● **LESETEXT**
—————

Am Beginn der zweiten, vierteiligen Karten-Gruppe hält diese Skizze den Kulminationspunkt der gesamten, 1772 einsetzenden Entwicklung fest und gibt zugleich die Konturen der Grenzen und der internen Gliederung in Stadt- und Landkreise wieder, auf die sich alle Äußerungen beziehen müssen, in denen nach 1920 unmissverständlich von der historischen Provinz Westpreußen gesprochen werden soll.
Schon ein flüchtiger Blick auf diese Kartenskizze gibt zu erkennen, warum Westpreußen zum Inbegriff für die einschneidenden Veränderungen geworden ist, die das Deutsche Reich nach dem Ende des Ersten Weltkrieges hinnehmen musste; denn die territoriale Neuordnung durch den Versailler Vertrag war für diese Provinz besonders folgenreich. Die Provinzhauptstadt Danzig und Teile ihres Umlandes wurden unter der Bezeichnung „Freie Stadt Danzig“ zum Freistaat erklärt. Die südwestlichen Kreise Schlochau und Deutsch Krone sowie der westliche Teil des Kreises Flatow bildeten mit kleineren Restgebieten der bis dahin bestehenden Provinz Posen die „Grenzmark Posen-Westpreußen“. In vier östlichen Kreisen – Marienburg, Stuhm, Marienwerder und Rosenberg – wurde am 11. Juli 1920 eine Volksabstimmung durchgeführt. Da das entsprechende Votum mit 92,4 % eindeutig ausfiel, blieben diese Kreise beim Deutschen Reich. Sie gehörten nun zusammen mit der Stadt und dem Kreis Elbing als „Regierungsbezirk Westpreußen“ zur Provinz Ostpreußen. Der größte Teil Westpreußens schließlich wurde der Republik Polen zugesprochen und bildete fortan die „Woiwodschaft Pomorze“ (im Deutschen: „Pommerellen“) mit der Hauptstadt Toruń (Thorn). Durch diesen „Korridor“ wurde Ostpreußen vom Reichsgebiet abgetrennt.
Der Reichsgau Danzig-Westpreußen von 1939 bis 1945
Die Bestimmungen des „Versailler Diktats“ wurden in Deutschland als unnatürlich und demütigend empfunden. In den Folgejahren wanderte über eine Million Deutsche aus den polnisch gewordenen Gebieten ab. Die dort Verbliebenen wurden genötigt, bis 1925 die polnische Staatsangehörigkeit anzunehmen. Das deutsch-polnische Verhältnis blieb auch weiterhin brisant, und die andauernden Konflikte lieferten späterhin dem nationalsozialistischen Deutschland willkommene Argumente, um den revisionistischen Forderungen nach einer Regelung der Danzig- und Korridorfrage Nachdruck zu verleihen. Nach dem Überfall auf Polen machten sich die neuen Machthaber deshalb zügig daran, die annektierte Region wieder dem deutschen Herrschaftsbereich einzugliedern. Bereits am 26. Oktober 1939 wurde der – wenige Tage später in „Reichsgau Danzig-Westpreußen“ umbenannte – „Reichsgau Danzig“ etabliert und einem „Reichsstatthalter“ unterstellt.

—————

● **ERFASSTE ANGABEN**
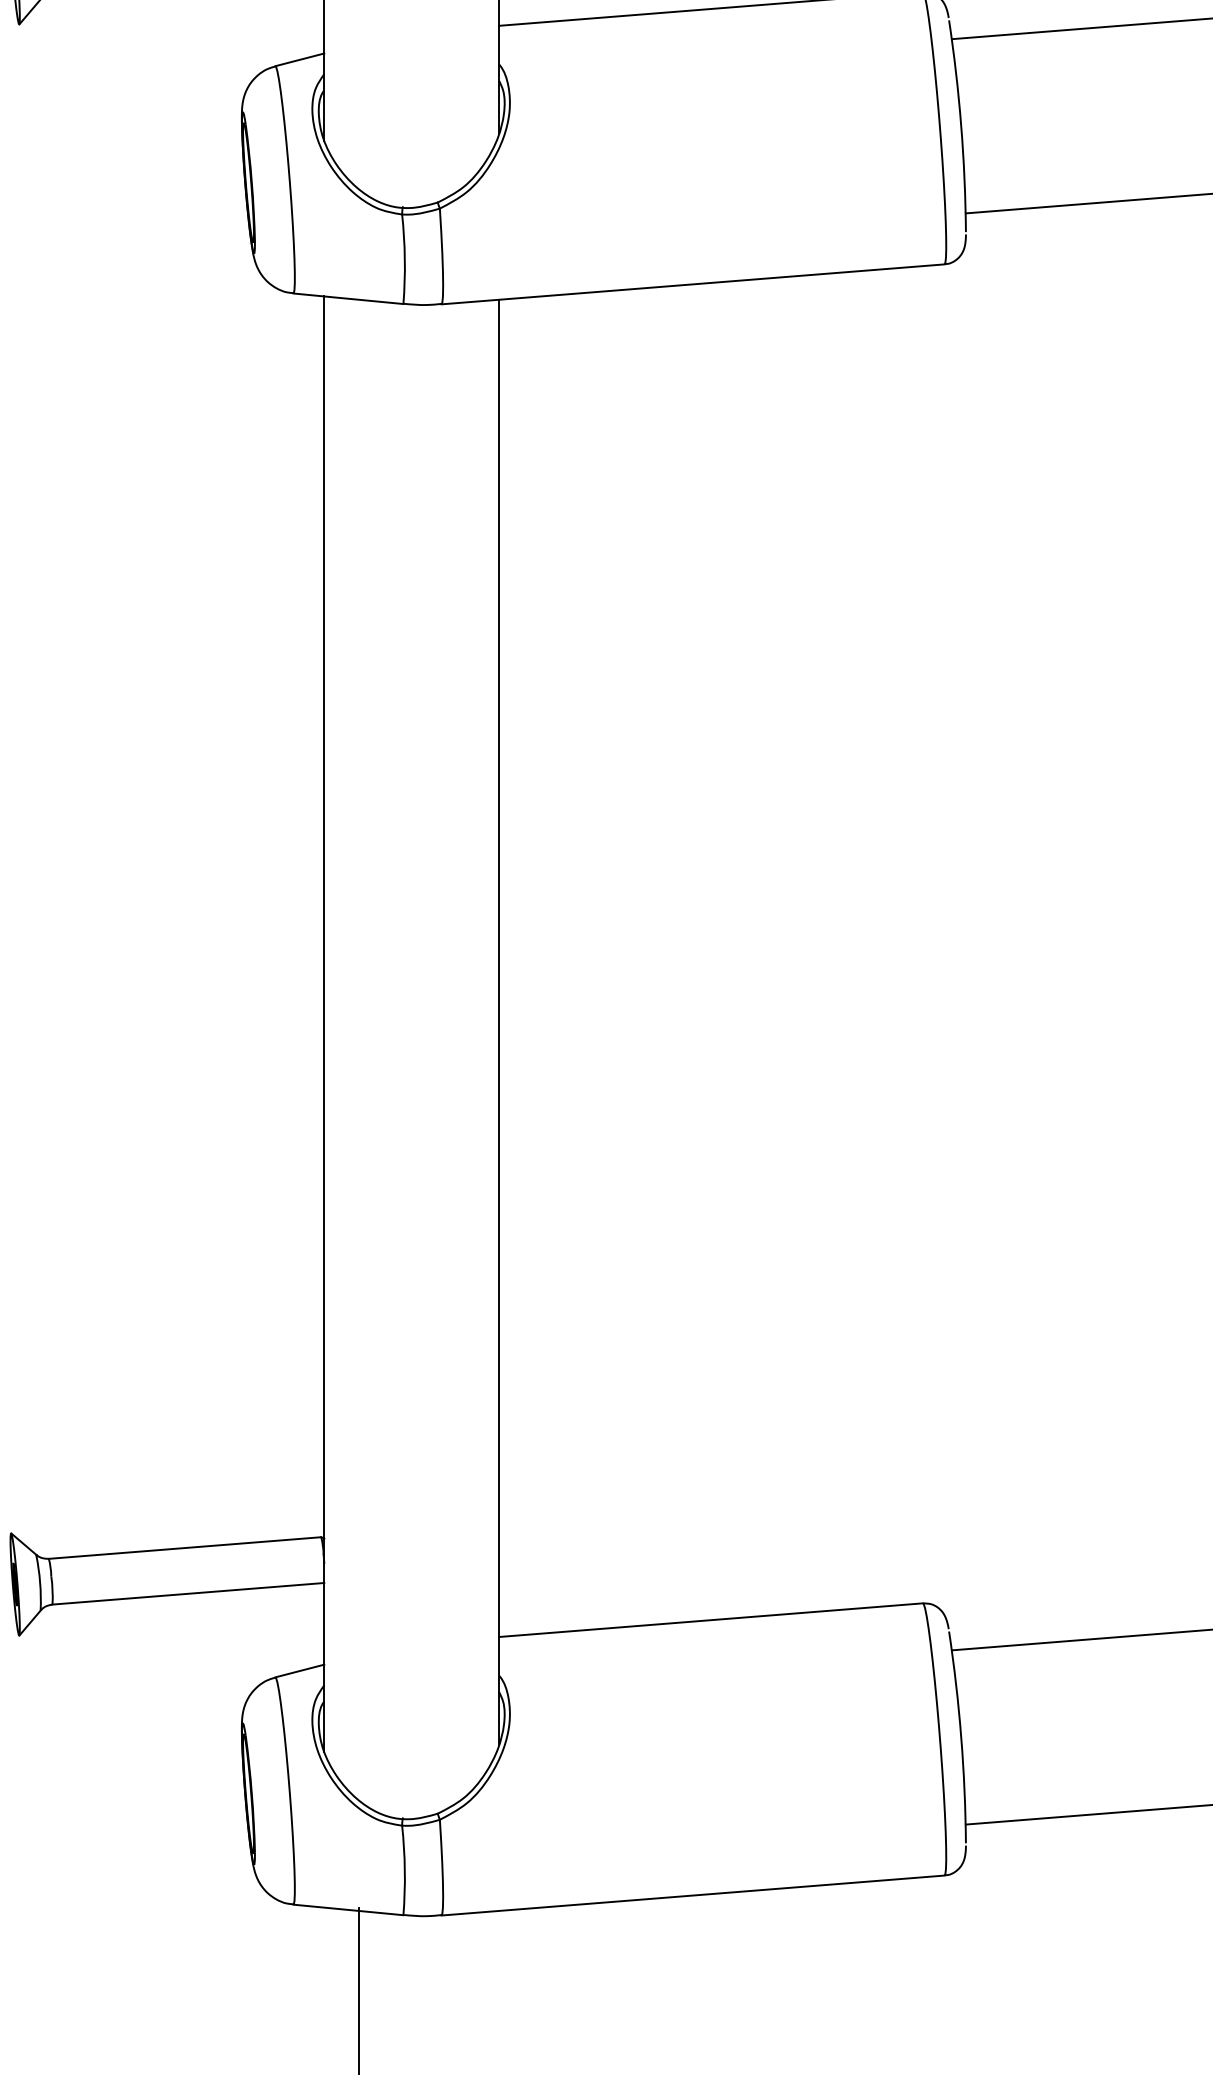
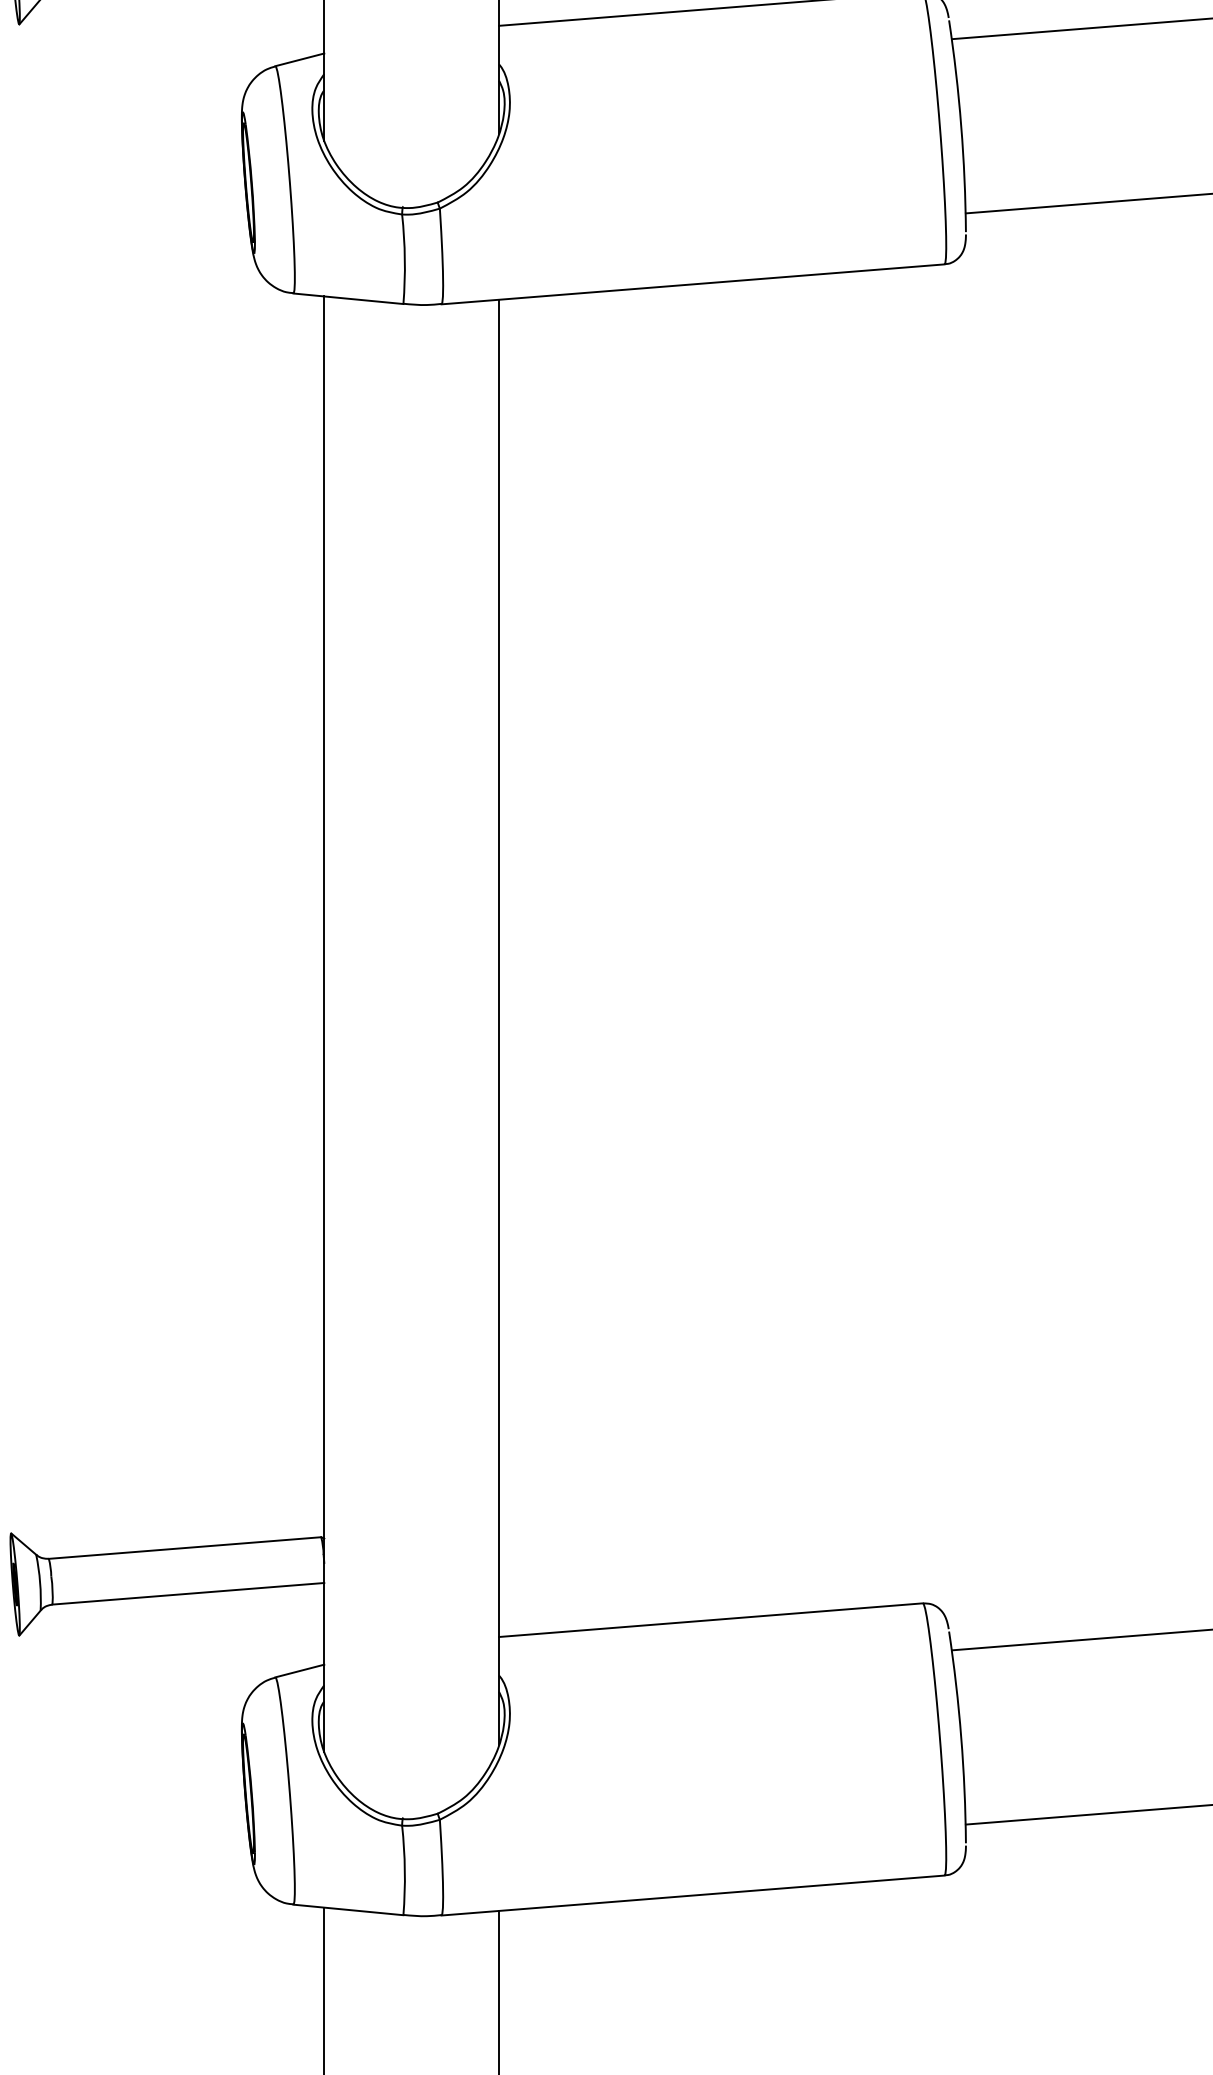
line at (359, 1989) position: (359, 1989) -> (324, 1989)
line at (499, 1990): none -> present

—————

● **ARBEITSAUFTRAG A**
Beantworten Sie anhand des Lesetextes die folgenden Fragen:
(i) An welchem Datum wurde in den vier östlichen Kreisen die Volksabstimmung durchgeführt?
(ii) Welche Stadt war Hauptstadt der „Woiwodschaft Pomorze“?
(iii) Bis zu welchem Jahr mussten die in den polnisch gewordenen Gebieten Verbliebenen die polnische Staatsangehörigkeit annehmen?
● **ARBEITSAUFTRAG B**
Tippen Sie aus dem Lesetext den Abschnitt ab, der mit „Am Beginn der“ beginnt und bis einschließlich „gesprochen werden soll.“ reicht.
● **ARBEITSAUFTRAG C**
Nennen Sie alle Kreise, in denen laut Lesetext die Volksabstimmung durchgeführt wurde.

● **RICHTIGE ANTWORT A**
(i) Am 11. Juli 1920.
(ii) Toruń (Thorn).
(iii) Bis 1925.

● **RICHTIGE ANTWORT B**
Am Beginn der zweiten, vierteiligen Karten-Gruppe hält diese Skizze den Kulminationspunkt der gesamten, 1772 einsetzenden Entwicklung fest und gibt zugleich die Konturen der Grenzen und der internen Gliederung in Stadt- und Landkreise wieder, auf die sich alle Äußerungen beziehen müssen, in denen nach 1920 unmissverständlich von der historischen Provinz Westpreußen gesprochen werden soll.

● **RICHTIGE ANTWORT C**
Marienburg, Stuhm, Marienwerder, Rosenberg